An Open Letter To Springfield from Ralph Plank

An open letter to Springfield from Ralph Plank, former Springfield school board member from 1998-2004 regarding the SPS bond proposal, April 4.

Success in school is the only way most children can have a bright future, and the well being of the community is tied to children’s success. In smaller neighborhood schools kids don’t fall through the cracks. Save them now or pay later when they might be on welfare or in prison.

Neighborhoods bring people together, provide fellowship, give identity, and are a source of pride and safe haven for children and adults. Strong neighborhoods make strong communities. The heart of a neighborhood is its public elementary school.

all students benefit from smaller schools but the impoverished kids especially benefit

54.4% of R12 students receive free and reduced lunch. These students generally have lower achievement than affluent kids. Overwhelming research shows that smaller elementary schools improve academic achievement, attendance and attitudes, while lowering dropouts and negative social behaviors including violence. All kids benefit, but especially impoverished kids. A summary of over 40 years of national research on school size and achievement found that as schools become larger, test scores drop. Elementary schools should be no larger than 300 for impoverished kids and 500 for affluent kids
(Leithwood and Jantzi, (2009), A Review of Empirical Evidence About School Size Effects).…

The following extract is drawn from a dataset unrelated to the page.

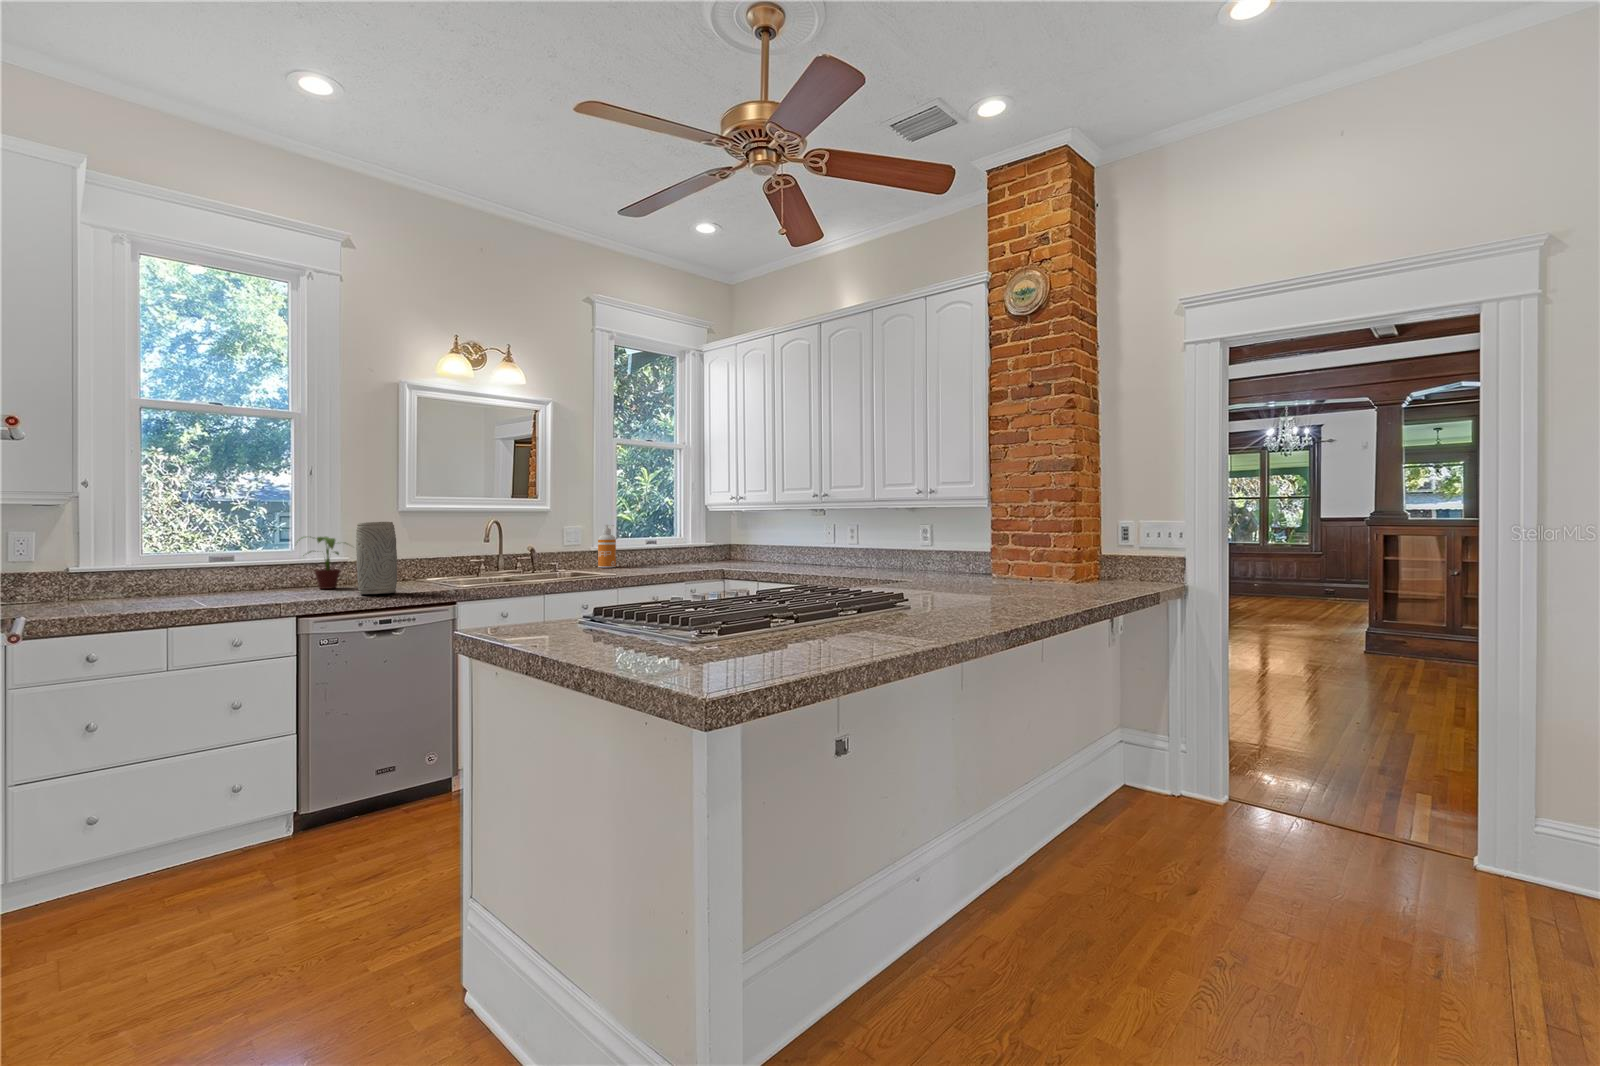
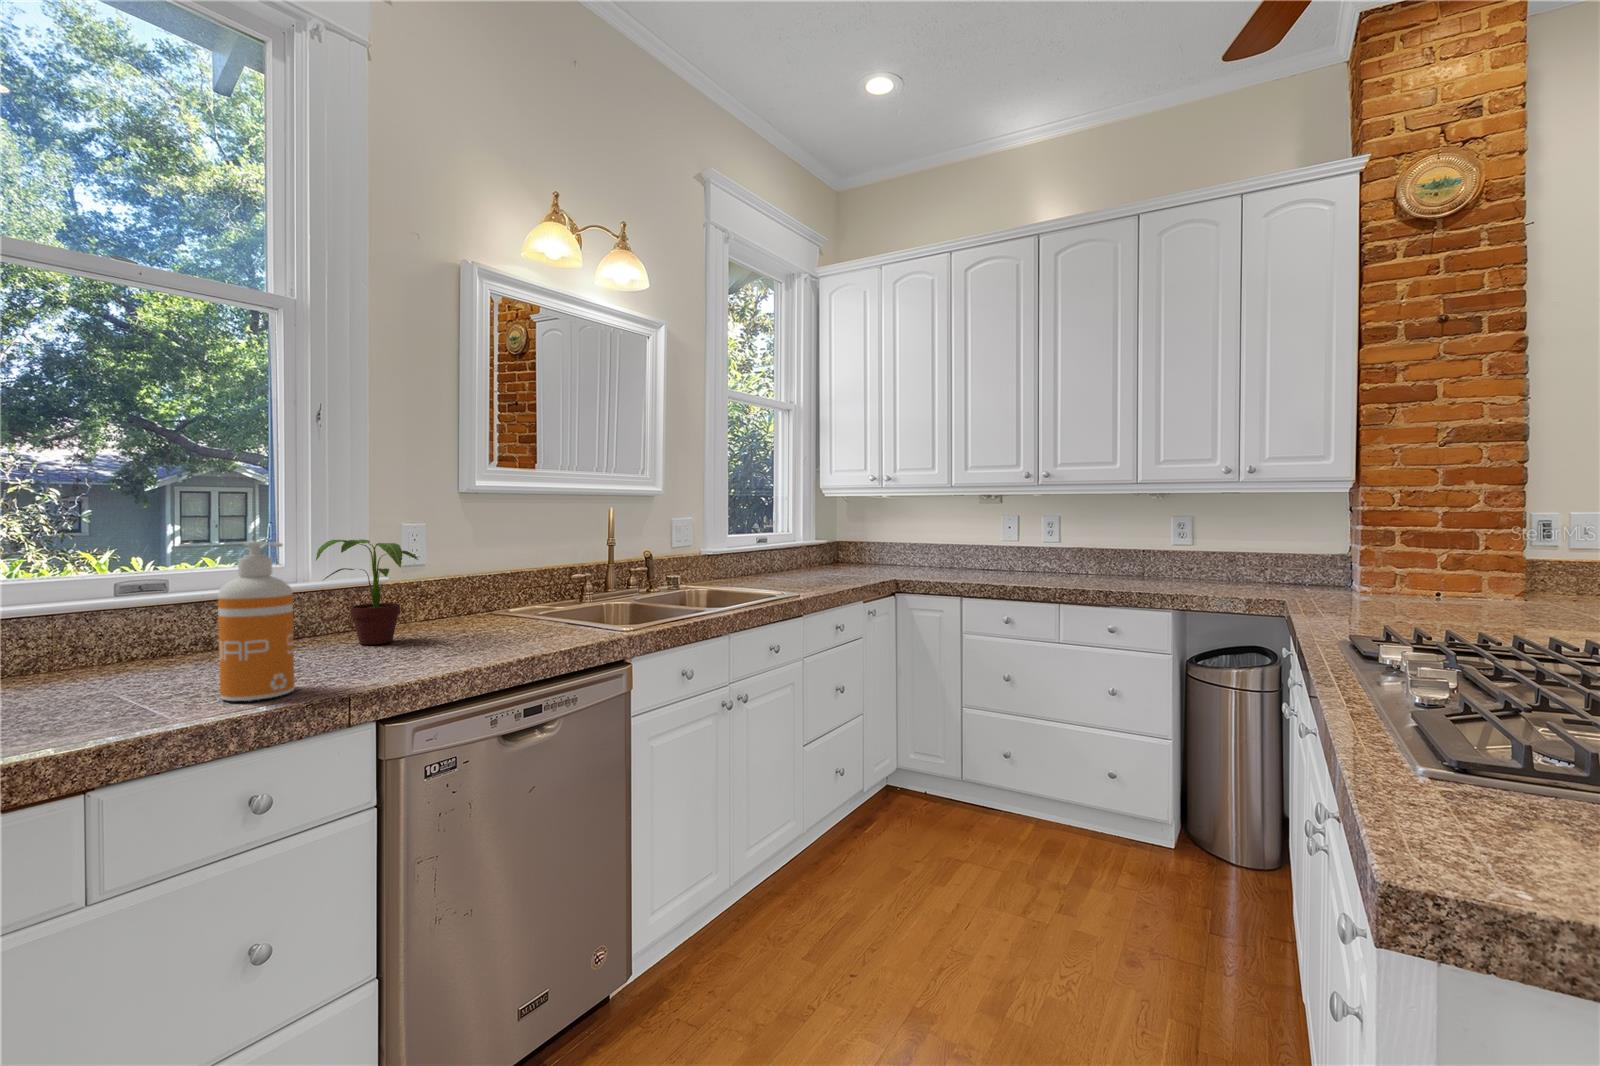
vase: present [356,522,397,594] -> none [467,510,543,657]
soap dispenser: present [598,525,616,568] -> present [218,541,294,701]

In 2001 the district contracted with noted researcher Dr. John Alspaugh who ran a scientific study of Springfield’s elementary schools to determine the effect of school size on student achievement that was published nationally in 2003. He found all students benefit from smaller schools but the impoverished kids especially benefit. The impoverished kids had higher achievement in the smallest schools and the larger the school the lower the test scores.

Westport, a high-poverty R12 school with nearly 500 students, has some of the lowest test scores of any elementary. The district is modeling it as both a large impoverished elementary school and K-8 configuration for this bond.

Despite research and Springfield’s experience, in phase 1 & 2 of the bond, the district proposes closing or abandoning 11 smaller high-poverty elementary neighborhood schools with attendance of generally less than 300 and consolidate into schools of 450-500 students and 4 K-8 configurations with total attendance of between 850-900. In addition, they want to expand another 3 smaller impoverished elementaries into 450-500 student mega-schools. This will have a devastating impact on student achievement and neighborhoods. The very neighborhoods the city is spending our money to improve. E.g. Zone 1 Blitz, etc.

Many historic older buildings are actually far superior in their construction methods and materials than new construction

In total they want to abandon 15 buildings that are working schools now, that were just upgraded with new electrical, heating and air conditioning systems that are in bonds we will be paying off for about another decade.

When Doling, a small impoverished neighborhood school was closed in 2001, dozens of owner-occupied homes went up for sale, property values dropped and now there are many rentals. The Doling kids were moved to a larger impoverished Williams and their test scores plummeted. Lower property values mean less money to the district.

Many historic older buildings are actually far superior in their construction methods and materials than new construction and can be updated with the latest technology like Central High School, Drury and Harvard have been.
The district claims that new construction is less expensive than renovation, but never actually ran any numbers. While I was on the board we included Central as part of a bond in 2000. This project is unique in that the original structure was renovated and a large new wing was constructed. Flintco, the construction manager for Central, tracked the costs and renovation was ⅓ the cost of the new construction. Flintco said if land and site improvements were added, the savings would be roughly ½ the cost. Renovation is ⅓ to ½ the cost of new construction. National data reflects this finding.
(Pennsylvania School Boards Association (2007) Renovate or Replace).
It is deeply troubling that the district is proposing abandoning so many neighborhood schools especially considering these are generally in high-poverty areas where we need smaller neighborhood schools.

I think most of us would agree that many of the district buildings have not been properly maintained. The district claims this bond will make the schools more equitable, but it will actually lower the achievement of the impoverished students making it less equitable for them and more costly in their neighborhoods. Please, will you reject this wasteful, misdirected plan? We must demand that R12 develop a less expensive plan to renovate and support our existing neighborhood schools, thereby making stronger neighborhoods and a stronger community that truly benefits the students.